I’m pondering that maybe you should never allow anyone who *wants* to be a judge or a politician be one. I also think you need to watch the cops who want to be cops closely – make sure they want to be cops for the right reasons. The problem is we have a bunch of thugs abusing their power – in general I’m not even convinced you should let the person who wants to run the neighborhood association do so, the issue is the odds of people wanting power not abusing it sooner or later are really, really low.

Distributed Fault

June 23rd, 2020

One of the things humans seem to love to do is oversimplify problems, fail to identify the root cause, blame a individual, and then punish them and feel good about how they’ve solved the problem. (Hint: They haven’t.
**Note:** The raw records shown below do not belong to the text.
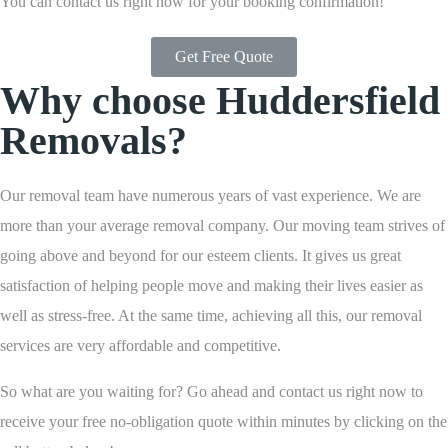
You can contact us right now for your booking confirmation!
Get Free Quote
Why choose Huddersfield
Removals?
Our removal team have numerous years of vast experience. We are
more than your average removal company. Our moving team strives of
going above and beyond for our esteem clients. It gives us great
satisfaction of helping people move and making their lives easier as
well as stress-free. At the same time, achieving all this, our removal
services are very affordable and competitive.
So what are you waiting for? Go ahead and contact us right now to
receive your free no-obligation quote within minutes by clicking on the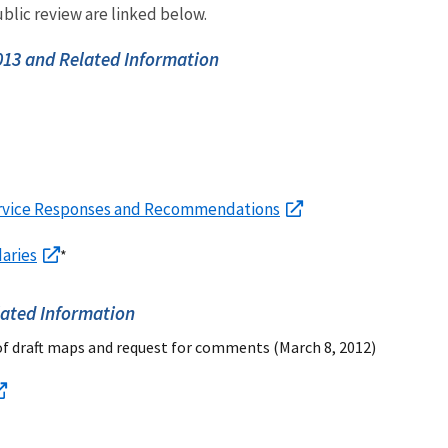
blic review are linked below.
13 and Related Information
rvice Responses and Recommendations
aries
*
ated Information
of draft maps and request for comments (March 8, 2012)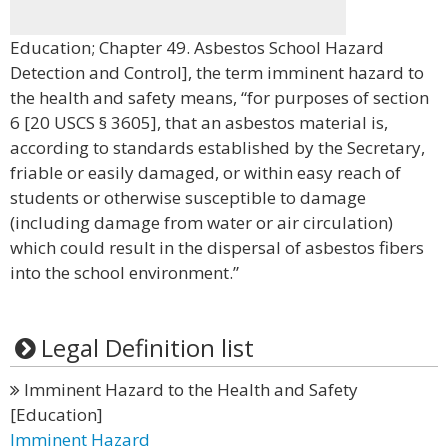
Education; Chapter 49. Asbestos School Hazard
Detection and Control], the term imminent hazard to
the health and safety means, “for purposes of section
6 [20 USCS § 3605], that an asbestos material is,
according to standards established by the Secretary,
friable or easily damaged, or within easy reach of
students or otherwise susceptible to damage
(including damage from water or air circulation)
which could result in the dispersal of asbestos fibers
into the school environment.”
Legal Definition list
Imminent Hazard to the Health and Safety
[Education]
Imminent Hazard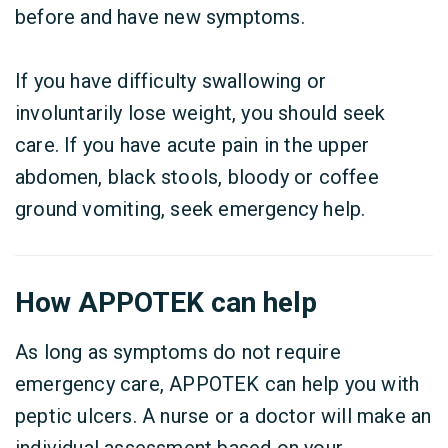
before and have new symptoms.
If you have difficulty swallowing or
involuntarily lose weight, you should seek
care. If you have acute pain in the upper
abdomen, black stools, bloody or coffee
ground vomiting, seek emergency help.
How APPOTEK can help
As long as symptoms do not require
emergency care, APPOTEK can help you with
peptic ulcers. A nurse or a doctor will make an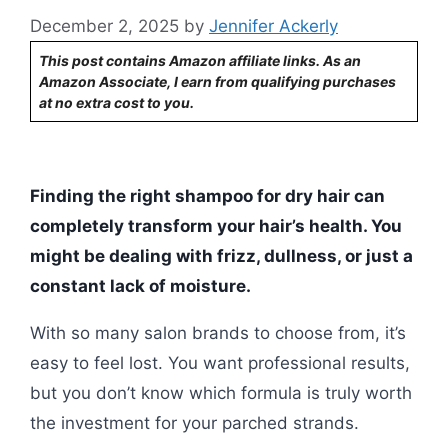
December 2, 2025
by
Jennifer Ackerly
This post contains Amazon affiliate links. As an
Amazon Associate, I earn from qualifying purchases
at no extra cost to you.
Finding the right shampoo for dry hair can
completely transform your hair’s health. You
might be dealing with frizz, dullness, or just a
constant lack of moisture.
With so many salon brands to choose from, it’s
easy to feel lost. You want professional results,
but you don’t know which formula is truly worth
the investment for your parched strands.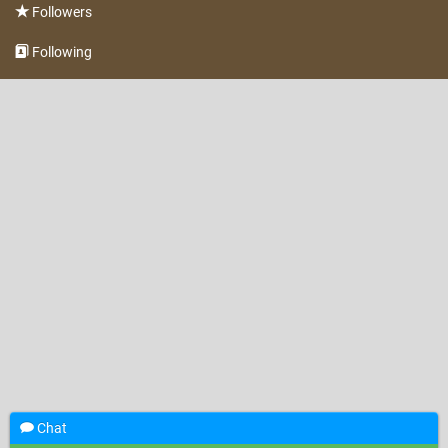
Followers
Following
Chat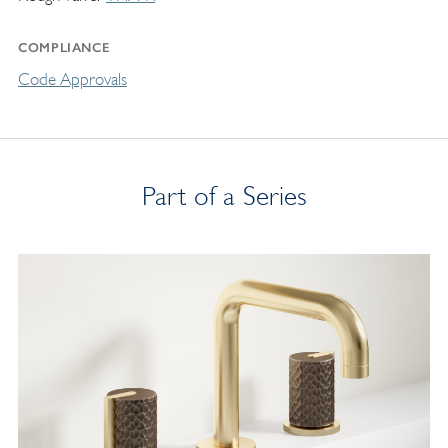
COMPLIANCE
Code Approvals
Part of a Series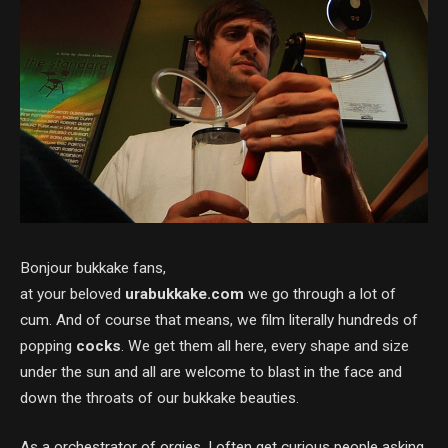
Bonjour bukkake fans,
at your beloved
urabukkake.com
we go through a lot of
cum. And of course that means, we film literally hundreds of
popping
cocks
. We get them all here, every shape and size
under the sun and all are welcome to blast in the face and
down the throats of our bukkake beauties.
As a orchestrator of orgies, I often get curious people asking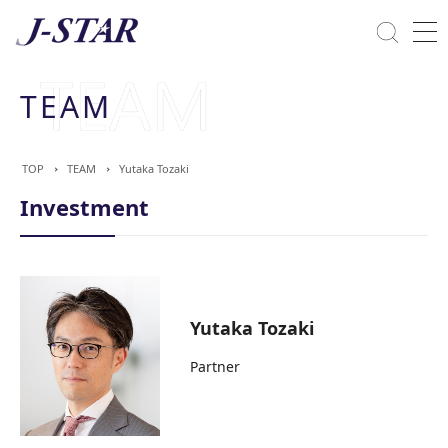
Close
Solutions
TEAM
Commitment Towards ESG
TOP
TEAM
Yutaka Tozaki
Investment
Yutaka Tozaki
Partner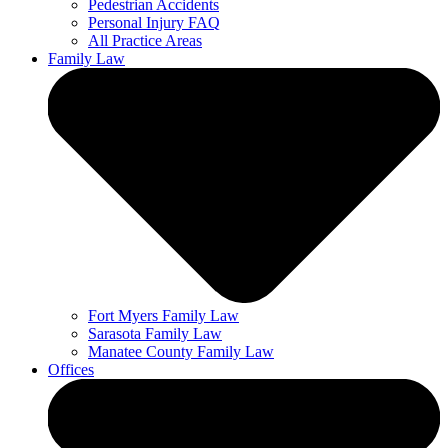
Pedestrian Accidents
Personal Injury FAQ
All Practice Areas
Family Law
Fort Myers Family Law
Sarasota Family Law
Manatee County Family Law
Offices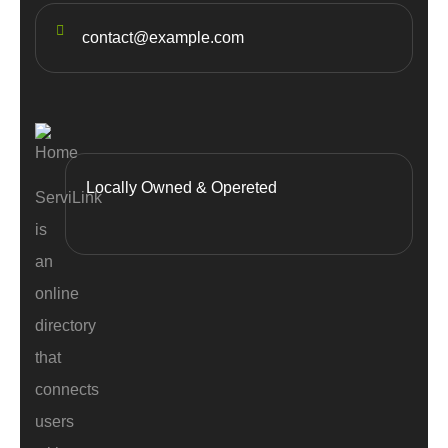
contact@example.com
Locally Owned & Opereted
ServiLink
is
an
online
directory
that
connects
users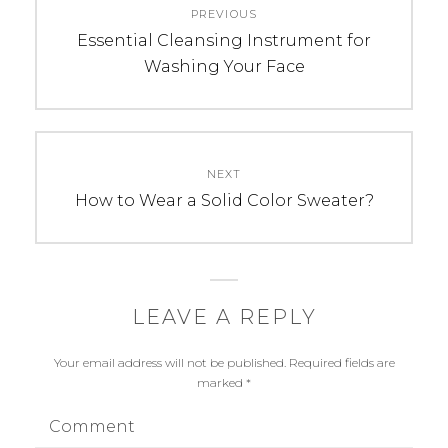
PREVIOUS
navigation
Previous
Essential Cleansing Instrument for
post:
Washing Your Face
NEXT
Next
How to Wear a Solid Color Sweater?
post:
LEAVE A REPLY
Your email address will not be published.
Required fields are
marked
*
Comment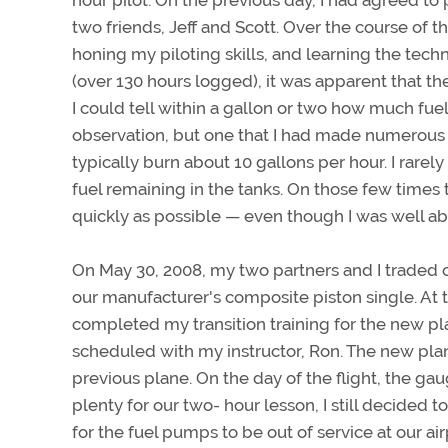
hour pilot. On the previous day, I had agreed to
two friends, Jeff and Scott. Over the course of th
honing my piloting skills, and learning the tech
(over 130 hours logged), it was apparent that t
I could tell within a gallon or two how much fuel 
observation, but one that I had made numerous ti
typically burn about 10 gallons per hour. I rarel
fuel remaining in the tanks. On those few times 
quickly as possible — even though I was well 
On May 30, 2008, my two partners and I traded o
our manufacturer's composite piston single. At th
completed my transition training for the new pl
scheduled with my instructor, Ron. The new plane
previous plane. On the day of the flight, the ga
plenty for our two- hour lesson, I still decided to
for the fuel pumps to be out of service at our a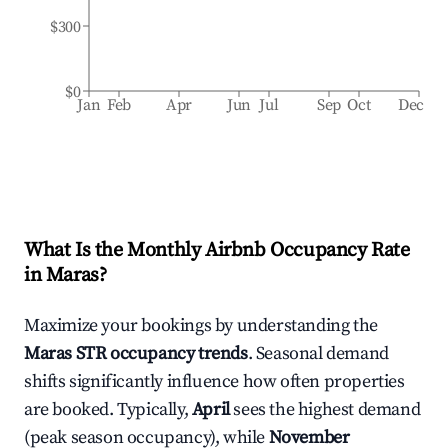
$300
$0
Jan
Feb
Apr
Jun
Jul
Sep
Oct
Dec
What Is the Monthly Airbnb Occupancy Rate
in
Maras
?
Maximize your bookings by understanding the
Maras
STR occupancy trends
. Seasonal demand
shifts significantly influence how often properties
are booked. Typically,
April
sees the highest demand
(peak season occupancy), while
November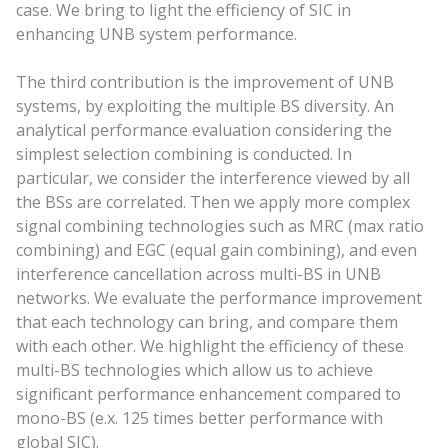
case. We bring to light the efficiency of SIC in
enhancing UNB system performance.
The third contribution is the improvement of UNB
systems, by exploiting the multiple BS diversity. An
analytical performance evaluation considering the
simplest selection combining is conducted. In
particular, we consider the interference viewed by all
the BSs are correlated. Then we apply more complex
signal combining technologies such as MRC (max ratio
combining) and EGC (equal gain combining), and even
interference cancellation across multi-BS in UNB
networks. We evaluate the performance improvement
that each technology can bring, and compare them
with each other. We highlight the efficiency of these
multi-BS technologies which allow us to achieve
significant performance enhancement compared to
mono-BS (e.x. 125 times better performance with
global SIC).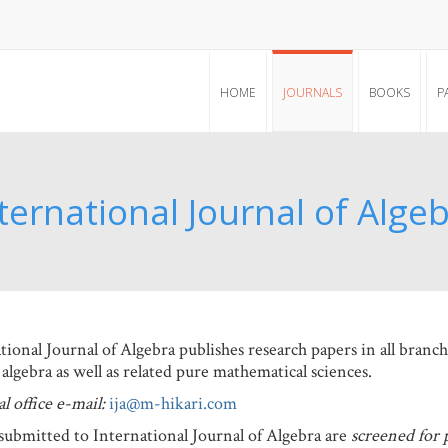
HOME
JOURNALS
BOOKS
P
ternational Journal of Alge
tional Journal of Algebra publishes research papers in all branc
 algebra as well as related pure mathematical sciences.
l office e-mail:
ija@m-hikari.com
submitted to International Journal of Algebra are
screened for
They’ve made it worse)

One of the places I see this the most often is the criminal justice system. In the case of the black folk, we have perpetrated a whole bunch of brokenness (slavery, jim crow limiting access to education, and so forth) and then we blame them for being broken after we broke them, and we lock them up with a bunch of other broken people so they can all entrain on each other’s brokenness, and then we’re shocked when there’s a huge recidivism rate.

I agree in general with the people saying defund the police – I’d say let’s also defund the military, because they’ve thugged around in other parts of the world doing massive amounts of damage to humanity as a whole. What we need to do with the funds, though, is figure out where things are really broken and what we can do about it.

In general very few things are one individual’s “fault”. It’s a common failure of abrahamic religions that they paint the idea that we all have ultimate free will and we deserve torture or reward based on our behavior, but the truth is most people do not have a lot of free will as having a lot of free will turns out to be a *lot* of work. It’s the nature of our minds that we are the product of our environment and the box of options we can see open to us is generally fairly small. We tend to build decision trees based on past experiences of what worked and then anneal them until they are very nearly unchangable – witness all the staunch right-wing constitutionalists defending Trump as he shreds the constitution to enrich himself. (Of course it’s not exactly Trump’s fault either, as he is also a product of the life he’s led – he’s broken because his environment led him to be broken)

One can always wonder what would have happened if someone had bought hitler’s art.. and in general I think we should fund artists *regardless* of whether we think they’re any good or not because A: you have to start out bad and get good and B: we have *enough* to feed and house everybody – it’s just the bosses love enslaving folks and so they get off on having us all live in fear. And they are likewise probably the product of a broken culture that *they* grew up in.

Anyway, my basic point is, almost nothing is one person’s fault, and punishment is moronic. Consequences in order to provide negative training are a good idea – we don’t want to have *no* negative results. If you doubt this, try to teach a dog not to bark using only positive reinforcement and you will discover that positive reinforcement has some problems when trying to teach to *not* do something. However, those consequences should be designed to be just enough that the lesson is learned – punish someone out of proportion to their crime and you’ve actually broken their mind worse and justifiably built a desire for revenge into them. It’s true that there are some people who don’t think this way but it still doesn’t make sense to have punishments that are completely out of scale for the crime. (For example, steal $100, spend 10 years in jail, steal $100,000,000, get told what a good capitalist you are)

I do feel like I need to explore the idea of distributed fault that is a probability curve surrounding events more, because I am a product of my culture and I do often fall for the easy trap of simply blaming the most obvious source of the problem. And it’s undoubtedly true that even after we’ve managed to remove Trump and Mitch, the bugs in our culture that enabled them to get so much power and abuse it so thoroughly will still be there. We probably need a constitutional convention, but the bosses like that they can have the police beat us into submission and are not likely to go for having one.